WORK INSTRUCTIONS: Reproduce the lines below word for word, leaving out the pictures.

## start EXERCISE MATERIAL

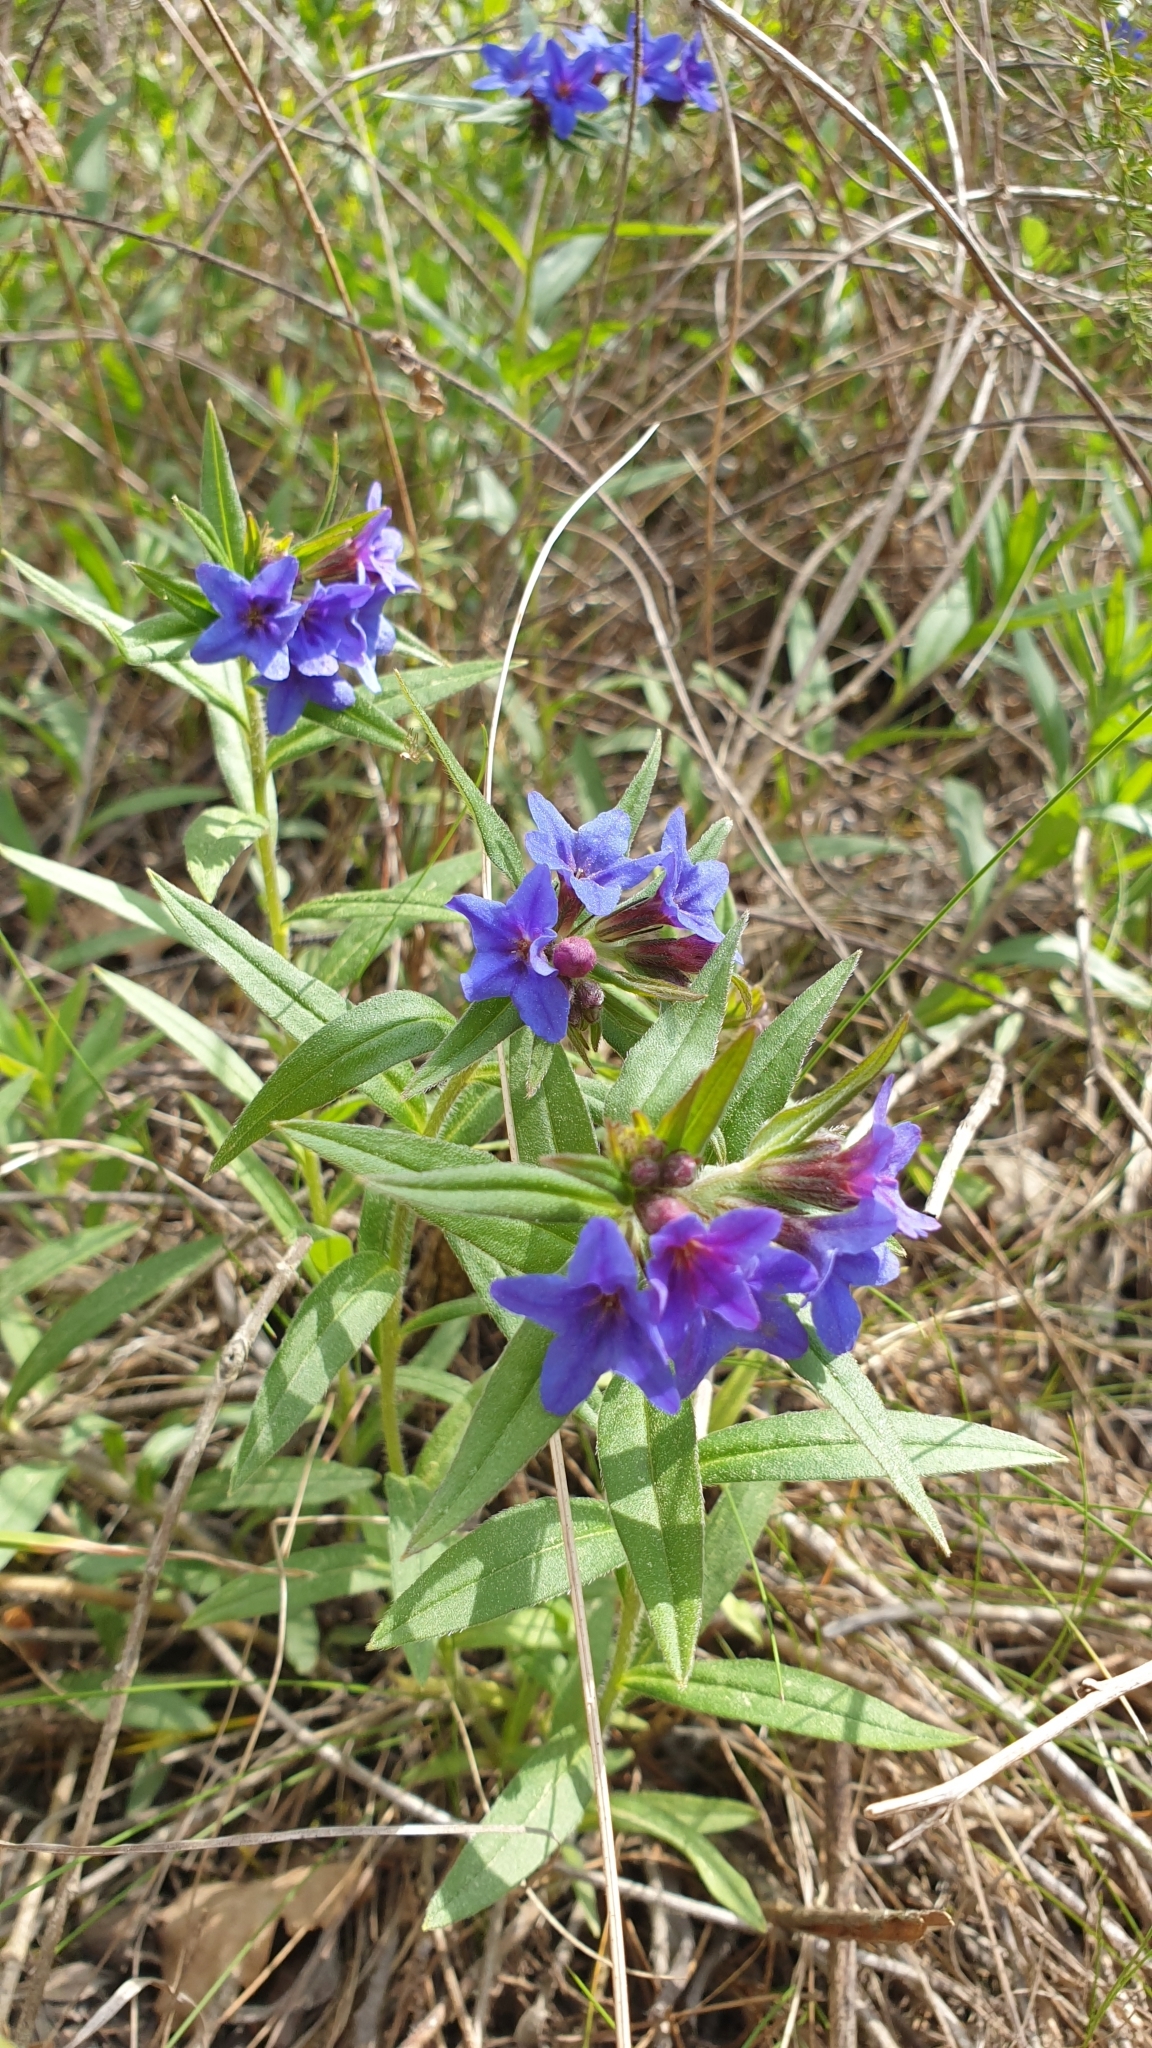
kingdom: Plantae
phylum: Tracheophyta
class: Magnoliopsida
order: Boraginales
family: Boraginaceae
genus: Aegonychon
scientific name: Aegonychon purpurocaeruleum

## end EXERCISE MATERIAL

WRITTEN SOLUTION:
kingdom: Plantae
phylum: Tracheophyta
class: Magnoliopsida
order: Boraginales
family: Boraginaceae
genus: Aegonychon
scientific name: Aegonychon purpurocaeruleum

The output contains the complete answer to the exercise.